Literaturwissenschaftler, Historiker, Politikwissenschaftlicher, medientinterssierte jeder Art, Journalisten, und die Aufzählung geht noch lange weiter sollten den bweitrag von Michael Esders lesen: Storytelling: Über die Enteignung des Erzählens, der auf das Buch von Christian Salmon: Storytelling, La machine á fabriquer des histories et à formulerr les eprits, Paris, Edition La Découverte 2007, hinweist. Hier geht es um die Veränderung des Erzählens unter dem Einfluß der neuen Medien und z. B. um das was die Unternehmen aus der „Produktivkraft des Narrativen“ machen. Die vielfältigen Bezüge zur Literaturgeschichte und zu Themen aktueller Unternehmenskommunikation machen Esders Beitrag zu einem hochspannenden Beitrag. Remarquons en passant: Liest man Albert Camus’s L’homme révolté mit seiner Romantheorie wird man merken, welche Rolle Erzählungen und Romane hinsichtlich politischer Entwicklungen zukommt. Esders Beitrag ist am Schnittpunkt von Politik, Geschichte, Soziologie und Literatur angesiedelt. Wie in meinem Buch über > Sartre bin ich aber auch hier nicht mit François Lyotard einverstanden, der von Esders zitiert wird. Lyotard lobt das Erzählen in all seinen Feinheiten, meint aber die Sehnsucht danach sei verlorengegangen. Ob das stimmt? Wenn ich an die vielen Veranstaltungen im > Stuttgarter Literaturhaus denke, kann ich das gar nicht glauben.

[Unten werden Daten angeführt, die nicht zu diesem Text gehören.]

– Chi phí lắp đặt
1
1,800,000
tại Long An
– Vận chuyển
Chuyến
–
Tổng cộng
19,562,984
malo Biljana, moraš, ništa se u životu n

Volker Gerhardt hat einige kritische Anmerkungen zum Motto eines Festspielsommers 2009 unter dem Titel Spiel der Mächtigen notiert.

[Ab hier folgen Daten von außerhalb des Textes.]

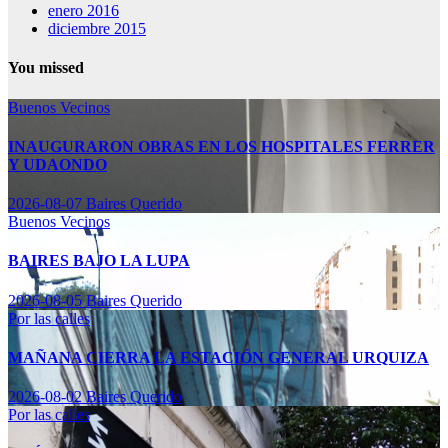
enero 2016
diciembre 2015
You missed
Buenos Vecinos
INAUGURARON OBRAS EN LOS HOSPITALES FERRER
Y UDAONDO
2026-08-07
Baires Querido
Buenos Vecinos
BAIRES BAJO LA LUPA
2026-08-05
Baires Querido
Por las calles
MAÑANA CIERRA LA ESTACIÓN GENERAL URQUIZA
2026-08-02
Baires Querido
Por las calles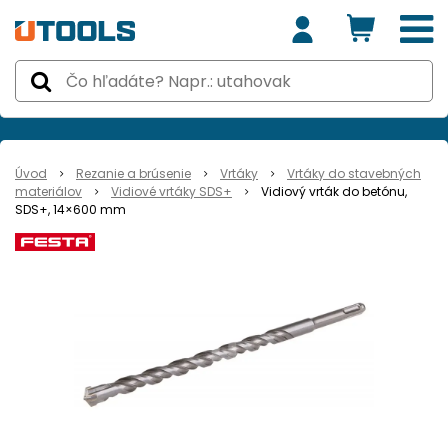
Úvod
Rezanie a brúsenie
Vrtáky
Vrtáky do stavebných
materiálov
Vidiové vrtáky SDS+
Vidiový vrták do betónu,
SDS+, 14×600 mm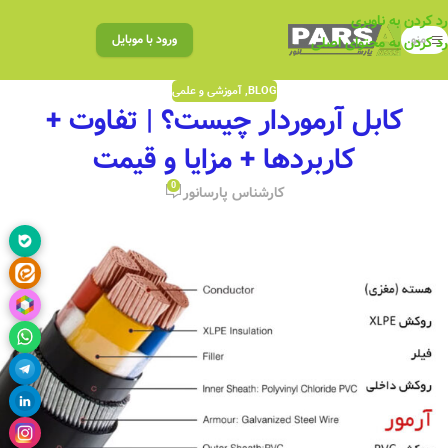
رد کردن به ناوبری
منو
ورود با موبایل
رد کردن به محتوای اصلی
BLOG
,
آموزشی و علمی
کابل آرموردار چیست؟ | تفاوت +
کاربردها + مزایا و قیمت
0
کارشناس پارسانور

Co2. Das Thema! Gunter Schäble hat sich ihm angenommen und es von allen Seiten kritisch untersucht: Co2-Zwerge oder Mensch im Klima: „Mensch und Dackel sind aus gleichem Haus. Beiden fehlt es an Faulheit, beide sind etwas zu regsam oder rastlos oder motorisch gestört und ein bisschen todessüchtig. Der Mensch geht regsam und ein bisschen todessüchtig mit dem Klima um, der Dackel ebenso mit dem Wild.“ > Wollen Sie weiterlesen?. Sein Beitrag erinnert an den Kommentar der FAZ (Daumenschraube, 2.1.2010: Je sauberer der Diesel, je feiner der Staub, umso gefährlicher ist er. jeder präsentiert neue Zahlenspiele und heizt die Diskussion noch mehr an. Um was geht es? Um das CO2, das „Dreitausendsechshunderstel der Athmosphäre“ (S. 42) ausmacht? Angesichts der menschlichen Aktivtäten, die Schäble aufzählt, strengen wir uns maßlos an, diesen Anteil zu erhöhen. Irgendeine Reduzierung ist in ferner Sicht.

In der Ästhetikkolumne berichtet Wolfgang Ulrich wie sich das Berufsbild des Künstlers wandelt und Karin Horn erklärt, wie man Nobelpreisträger im fach Ökonomie wird. Cord Riechman schreibt über Alexander von Humboldt: Ziemlich viel Raum. Wolfram Hogrebe reznesiert Johannes Stüttgen, Der ganze Riemen. Joseph beuys – der Auftritt als Lehrer in der Kunstakademie 1966-1972, Köln, Walther König 2008: Gral und Waschmaschine. Jacob Hessing beschreibt die Situation der Juden der Bundesrepublik: Zickzackgeschichte und Carlos Widmann zeigt die Zusammenhänge zwischen Ezra Pound und der Wiederbelbung des Sozialfaschismus in Italien: Der Club des toten Dichters. Thomas Frahm erjkärt, wieso dei Transoformation in Bulgarien so schwer ist: Die nächste Wende kommt bestimmt.. Christian Engelbrecht hat einen Angestellten in Leipzig-Grünau besucht: Kremer will zurück ins Leben.